The Republicans have foisted an experiment on people attempting to involve private companies in covering Medicare recipients, and taxpayers are paying more for these plans than the traditional plan. That is a waste of resources.

One payer, everyone is covered, care providers get paid, the states are out of the Medicaid money pit, businesses don’t have to get involved with health care, only one set of forms and codes – what is the problem with the “leaders”?

7 comments

1 Badtux { 12.27.08 at 4:10 pm }

To quote a bad movie: “Follow the money.”

Those three magic words describe it all. The current U.S. “health care” system is a barely-organized system for looting that only coincidentally happens to provide any health care. And the looters are in charge.

– Badtux the Cynical Penguin

2 Bryan { 12.27.08 at 4:28 pm }

And the way the “Village” people are talking the one thing they don’t want to happen is to stop the looting, because it generates large campaign contributions.

I experienced an excellent system in Monroe Country, New York that was operated by Blue Cross/Blue Shield. If you were between jobs, all you had to do was to take two courses at the local community college, and health insurance was included, that’s how cheap it was.

I paid for a quarter when I left and moved to SoCal and it cost me under $250, and that was a premium package that covered everything with no deductibles.

BC/BS has gone the “for profit” route and that package is no longer available at any price. The whole system has broken down, going from almost everyone covered, to only about half of the people covered because the cost has skyrocketed.

The insurance companies don’t want to be in the business, but they don’t want anyone else to be in it either.

3 hipparchia { 12.27.08 at 5:20 pm }

you’re almost correct. the insurance companies want to be in the business of taking money from healthy people and refusing to pay for sick people. it’s a sweet gig, can’t let the guvmint, and certainly not the little people, muscle in on that.

4 hipparchia { 12.27.08 at 5:26 pm }

yeah let’s experiment on old people [medicare advantage and part d] and poor people. you’d think that good liberals would rise up in outrage, but noooooo, now they want to experiment on sick people [the uninsured].

5 Bryan { 12.27.08 at 6:02 pm }

There are assigned risk pools for car insurance, homeowners insurance, the entire flood insurance program is a government assigned risk pool. Insurance companies don’t want to risk anything; they want a guarantee of maximum profits. That isn’t what capitalism or insurance is all about.

Good liberals want single-payer; real fiscal conservatives want single-payer; business owners want single-payer; the uninsured want single-payer; the states need single-payer.

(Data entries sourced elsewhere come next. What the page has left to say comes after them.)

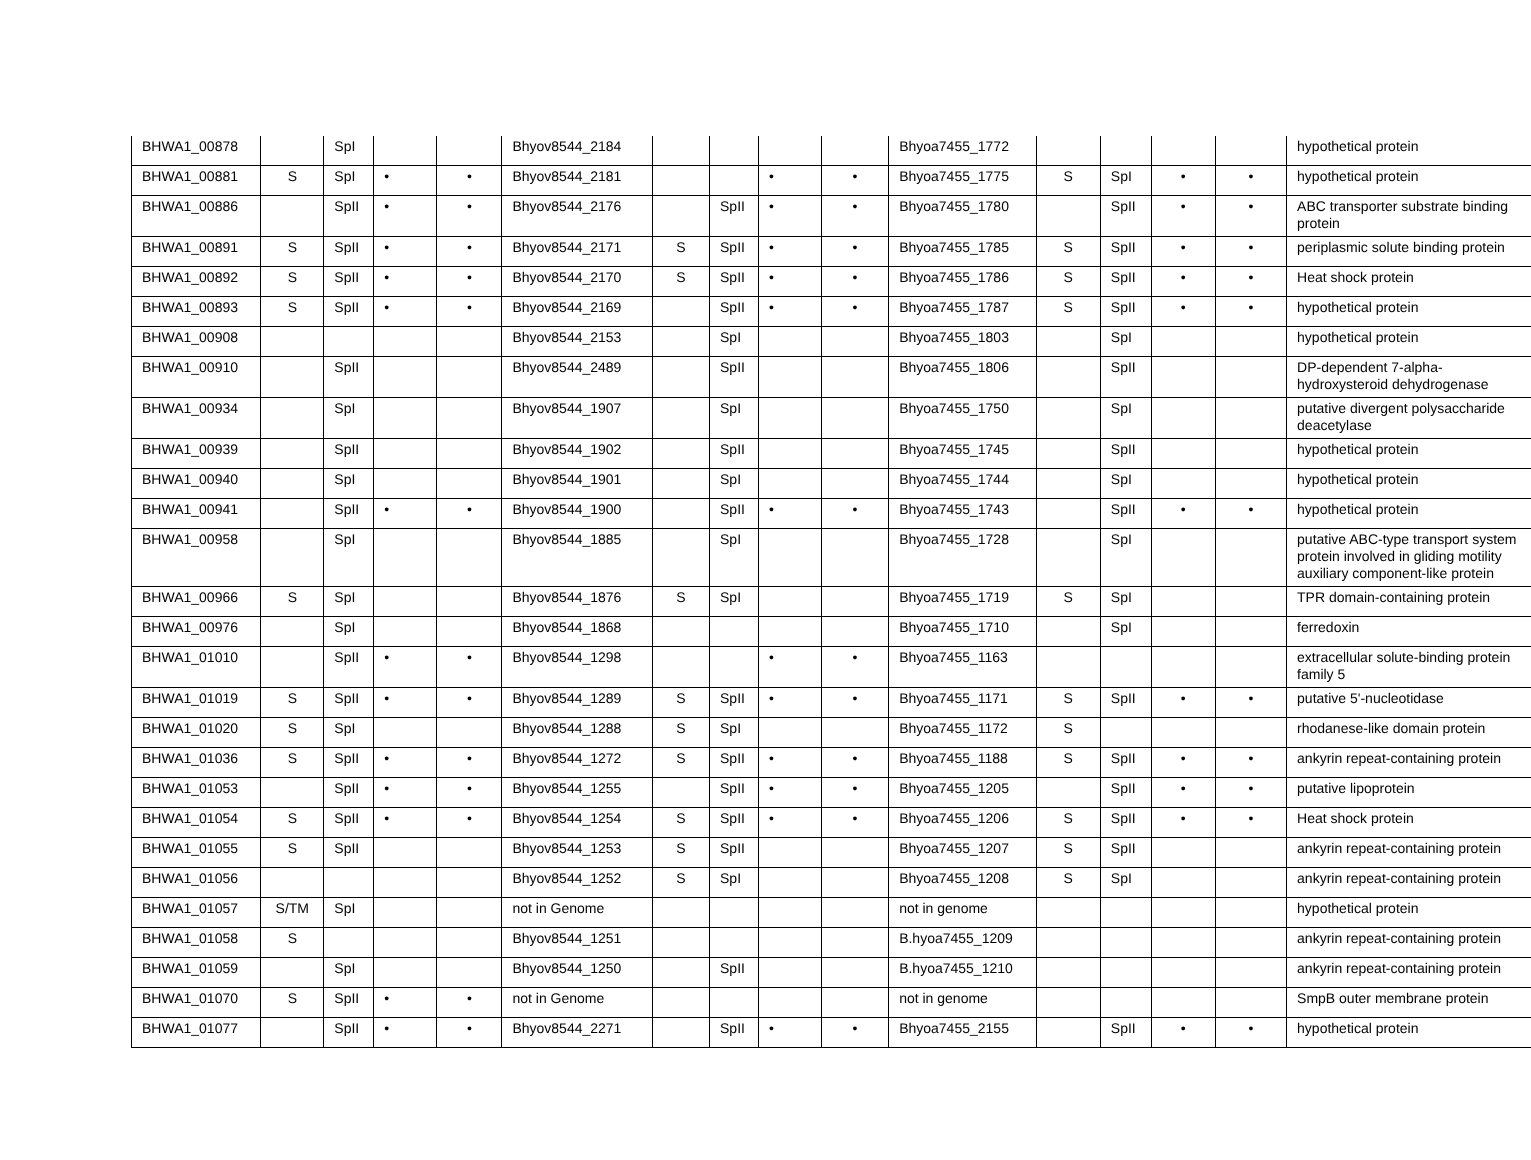| BHWA1_00878 | | SpI | | | Bhyov8544_2184 | | | | | Bhyoa7455_1772 | | | | | hypothetical protein |
| BHWA1_00881 | S | SpI | • | • | Bhyov8544_2181 | | | • | • | Bhyoa7455_1775 | S | SpI | • | • | hypothetical protein |
| BHWA1_00886 | | SpII | • | • | Bhyov8544_2176 | | SpII | • | • | Bhyoa7455_1780 | | SpII | • | • | ABC transporter substrate binding protein |
| BHWA1_00891 | S | SpII | • | • | Bhyov8544_2171 | S | SpII | • | • | Bhyoa7455_1785 | S | SpII | • | • | periplasmic solute binding protein |
| BHWA1_00892 | S | SpII | • | • | Bhyov8544_2170 | S | SpII | • | • | Bhyoa7455_1786 | S | SpII | • | • | Heat shock protein |
| BHWA1_00893 | S | SpII | • | • | Bhyov8544_2169 | | SpII | • | • | Bhyoa7455_1787 | S | SpII | • | • | hypothetical protein |
| BHWA1_00908 | | | | | Bhyov8544_2153 | | SpI | | | Bhyoa7455_1803 | | SpI | | | hypothetical protein |
| BHWA1_00910 | | SpII | | | Bhyov8544_2489 | | SpII | | | Bhyoa7455_1806 | | SpII | | | DP-dependent 7-alpha-hydroxysteroid dehydrogenase |
| BHWA1_00934 | | SpI | | | Bhyov8544_1907 | | SpI | | | Bhyoa7455_1750 | | SpI | | | putative divergent polysaccharide deacetylase |
| BHWA1_00939 | | SpII | | | Bhyov8544_1902 | | SpII | | | Bhyoa7455_1745 | | SpII | | | hypothetical protein |
| BHWA1_00940 | | SpI | | | Bhyov8544_1901 | | SpI | | | Bhyoa7455_1744 | | SpI | | | hypothetical protein |
| BHWA1_00941 | | SpII | • | • | Bhyov8544_1900 | | SpII | • | • | Bhyoa7455_1743 | | SpII | • | • | hypothetical protein |
| BHWA1_00958 | | SpI | | | Bhyov8544_1885 | | SpI | | | Bhyoa7455_1728 | | SpI | | | putative ABC-type transport system protein involved in gliding motility auxiliary component-like protein |
| BHWA1_00966 | S | SpI | | | Bhyov8544_1876 | S | SpI | | | Bhyoa7455_1719 | S | SpI | | | TPR domain-containing protein |
| BHWA1_00976 | | SpI | | | Bhyov8544_1868 | | | | | Bhyoa7455_1710 | | SpI | | | ferredoxin |
| BHWA1_01010 | | SpII | • | • | Bhyov8544_1298 | | | • | • | Bhyoa7455_1163 | | | | | extracellular solute-binding protein family 5 |
| BHWA1_01019 | S | SpII | • | • | Bhyov8544_1289 | S | SpII | • | • | Bhyoa7455_1171 | S | SpII | • | • | putative 5'-nucleotidase |
| BHWA1_01020 | S | SpI | | | Bhyov8544_1288 | S | SpI | | | Bhyoa7455_1172 | S | | | | rhodanese-like domain protein |
| BHWA1_01036 | S | SpII | • | • | Bhyov8544_1272 | S | SpII | • | • | Bhyoa7455_1188 | S | SpII | • | • | ankyrin repeat-containing protein |
| BHWA1_01053 | | SpII | • | • | Bhyov8544_1255 | | SpII | • | • | Bhyoa7455_1205 | | SpII | • | • | putative lipoprotein |
| BHWA1_01054 | S | SpII | • | • | Bhyov8544_1254 | S | SpII | • | • | Bhyoa7455_1206 | S | SpII | • | • | Heat shock protein |
| BHWA1_01055 | S | SpII | | | Bhyov8544_1253 | S | SpII | | | Bhyoa7455_1207 | S | SpII | | | ankyrin repeat-containing protein |
| BHWA1_01056 | | | | | Bhyov8544_1252 | S | SpI | | | Bhyoa7455_1208 | S | SpI | | | ankyrin repeat-containing protein |
| BHWA1_01057 | S/TM | SpI | | | not in Genome | | | | | not in genome | | | | | hypothetical protein |
| BHWA1_01058 | S | | | | Bhyov8544_1251 | | | | | B.hyoa7455_1209 | | | | | ankyrin repeat-containing protein |
| BHWA1_01059 | | SpI | | | Bhyov8544_1250 | | SpII | | | B.hyoa7455_1210 | | | | | ankyrin repeat-containing protein |
| BHWA1_01070 | S | SpII | • | • | not in Genome | | | | | not in genome | | | | | SmpB outer membrane protein |
| BHWA1_01077 | | SpII | • | • | Bhyov8544_2271 | | SpII | • | • | Bhyoa7455_2155 | | SpII | • | • | hypothetical protein |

I am still waiting to hear a valid argument for not going to single-payer. I want to hear why we should continue to support a failed model. “We’ve always done it this way” is not a valid response.

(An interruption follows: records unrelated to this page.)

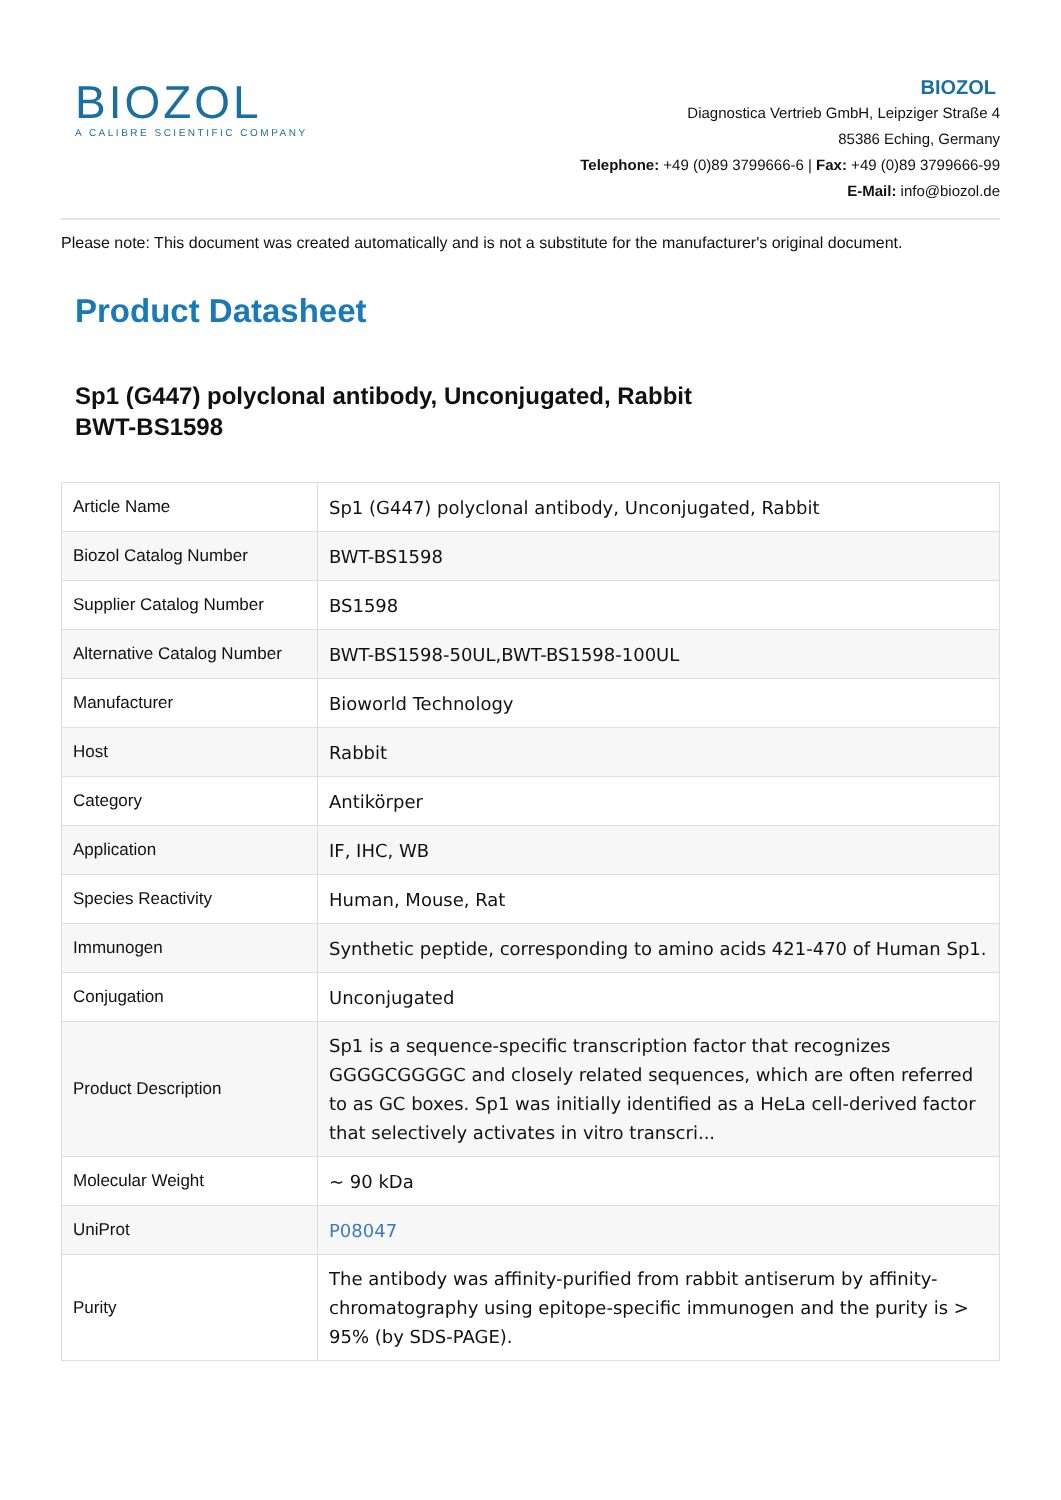BIOZOL
A CALIBRE SCIENTIFIC COMPANY
BIOZOL
Diagnostica Vertrieb GmbH, Leipziger Straße 4
85386 Eching, Germany
Telephone: +49 (0)89 3799666-6 | Fax: +49 (0)89 3799666-99
E-Mail: info@biozol.de
Please note: This document was created automatically and is not a substitute for the manufacturer's original document.
Product Datasheet
Sp1 (G447) polyclonal antibody, Unconjugated, Rabbit
BWT-BS1598
| Article Name | Sp1 (G447) polyclonal antibody, Unconjugated, Rabbit |
| Biozol Catalog Number | BWT-BS1598 |
| Supplier Catalog Number | BS1598 |
| Alternative Catalog Number | BWT-BS1598-50UL,BWT-BS1598-100UL |
| Manufacturer | Bioworld Technology |
| Host | Rabbit |
| Category | Antikörper |
| Application | IF, IHC, WB |
| Species Reactivity | Human, Mouse, Rat |
| Immunogen | Synthetic peptide, corresponding to amino acids 421-470 of Human Sp1. |
| Conjugation | Unconjugated |
| Product Description | Sp1 is a sequence-specific transcription factor that recognizes GGGGCGGGGC and closely related sequences, which are often referred to as GC boxes. Sp1 was initially identified as a HeLa cell-derived factor that selectively activates in vitro transcri... |
| Molecular Weight | ~ 90 kDa |
| UniProt | P08047 |
| Purity | The antibody was affinity-purified from rabbit antiserum by affinity-chromatography using epitope-specific immunogen and the purity is > 95% (by SDS-PAGE). |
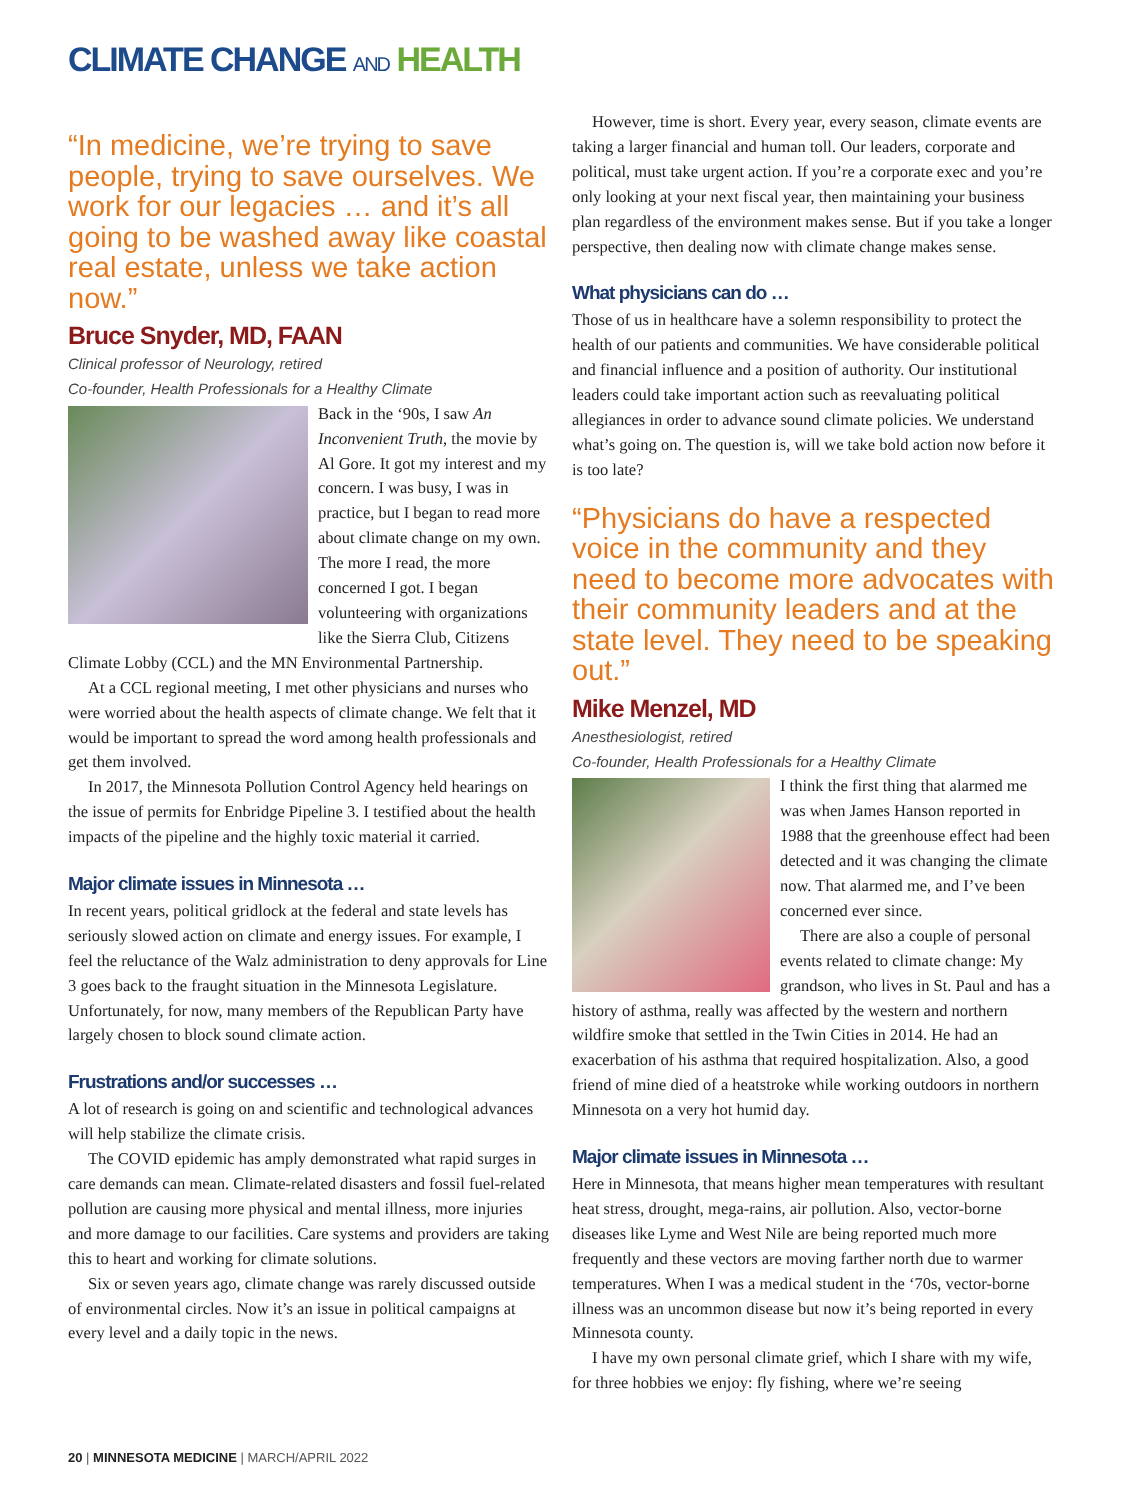CLIMATE CHANGE AND HEALTH
“In medicine, we’re trying to save people, trying to save ourselves. We work for our legacies … and it’s all going to be washed away like coastal real estate, unless we take action now.”
Bruce Snyder, MD, FAAN
Clinical professor of Neurology, retired
Co-founder, Health Professionals for a Healthy Climate
Back in the ‘90s, I saw An Inconvenient Truth, the movie by Al Gore. It got my interest and my concern. I was busy, I was in practice, but I began to read more about climate change on my own. The more I read, the more concerned I got. I began volunteering with organizations like the Sierra Club, Citizens Climate Lobby (CCL) and the MN Environmental Partnership.
At a CCL regional meeting, I met other physicians and nurses who were worried about the health aspects of climate change. We felt that it would be important to spread the word among health professionals and get them involved.
In 2017, the Minnesota Pollution Control Agency held hearings on the issue of permits for Enbridge Pipeline 3. I testified about the health impacts of the pipeline and the highly toxic material it carried.
Major climate issues in Minnesota …
In recent years, political gridlock at the federal and state levels has seriously slowed action on climate and energy issues. For example, I feel the reluctance of the Walz administration to deny approvals for Line 3 goes back to the fraught situation in the Minnesota Legislature. Unfortunately, for now, many members of the Republican Party have largely chosen to block sound climate action.
Frustrations and/or successes …
A lot of research is going on and scientific and technological advances will help stabilize the climate crisis.
The COVID epidemic has amply demonstrated what rapid surges in care demands can mean. Climate-related disasters and fossil fuel-related pollution are causing more physical and mental illness, more injuries and more damage to our facilities. Care systems and providers are taking this to heart and working for climate solutions.
Six or seven years ago, climate change was rarely discussed outside of environmental circles. Now it’s an issue in political campaigns at every level and a daily topic in the news.
However, time is short. Every year, every season, climate events are taking a larger financial and human toll. Our leaders, corporate and political, must take urgent action. If you’re a corporate exec and you’re only looking at your next fiscal year, then maintaining your business plan regardless of the environment makes sense. But if you take a longer perspective, then dealing now with climate change makes sense.
What physicians can do …
Those of us in healthcare have a solemn responsibility to protect the health of our patients and communities. We have considerable political and financial influence and a position of authority. Our institutional leaders could take important action such as reevaluating political allegiances in order to advance sound climate policies. We understand what’s going on. The question is, will we take bold action now before it is too late?
“Physicians do have a respected voice in the community and they need to become more advocates with their community leaders and at the state level. They need to be speaking out.”
Mike Menzel, MD
Anesthesiologist, retired
Co-founder, Health Professionals for a Healthy Climate
I think the first thing that alarmed me was when James Hanson reported in 1988 that the greenhouse effect had been detected and it was changing the climate now. That alarmed me, and I’ve been concerned ever since.
There are also a couple of personal events related to climate change: My grandson, who lives in St. Paul and has a history of asthma, really was affected by the western and northern wildfire smoke that settled in the Twin Cities in 2014. He had an exacerbation of his asthma that required hospitalization. Also, a good friend of mine died of a heatstroke while working outdoors in northern Minnesota on a very hot humid day.
Major climate issues in Minnesota …
Here in Minnesota, that means higher mean temperatures with resultant heat stress, drought, mega-rains, air pollution. Also, vector-borne diseases like Lyme and West Nile are being reported much more frequently and these vectors are moving farther north due to warmer temperatures. When I was a medical student in the ‘70s, vector-borne illness was an uncommon disease but now it’s being reported in every Minnesota county.
I have my own personal climate grief, which I share with my wife, for three hobbies we enjoy: fly fishing, where we’re seeing
20 | MINNESOTA MEDICINE | MARCH/APRIL 2022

6 Kryten42 { 12.27.08 at 9:10 pm }

The way things are going anyway, they (the health insurance companies) are going to take a huge hit anyway. Who can afford insurance? Especially with unemployment increasing.

Susie Madrak @ C&L had a post about that a couple days ago:

States Making Deeper Cuts in Medicaid

Of course, if the Gov would just pull the troops out of Iraq/Afghanistan and stop throwing bales of money down those black holes, they would have more money for important things. 🙂 But that’s just me. 😉 LOL

It actually amazes me that Americans are so stupid they are not all in the streets screaming for the Gov to do that. Seems like a simple equation that even most Americans should understand. Guess not. And yeah, I know… most don’t actually have a clue what’s going on. *shrug* Well, ignorance is NOT bliss, as they will soon discover. 🙂

7 Bryan { 12.27.08 at 10:29 pm }

If the terms of the auto bailout are actually enforced, whoever has the contract for the auto makers’ health insurance will go belly up, as they only way to meet the terms is by eliminating the health insurance for the workers.

The numbers for the uninsured will just continue to grow, and the insurance companies will disappear because they have priced themselves out of the market.

These MBAs that are in charge of all of these corporations don’t seem to have much of a grasp of the fundamentals of being in business.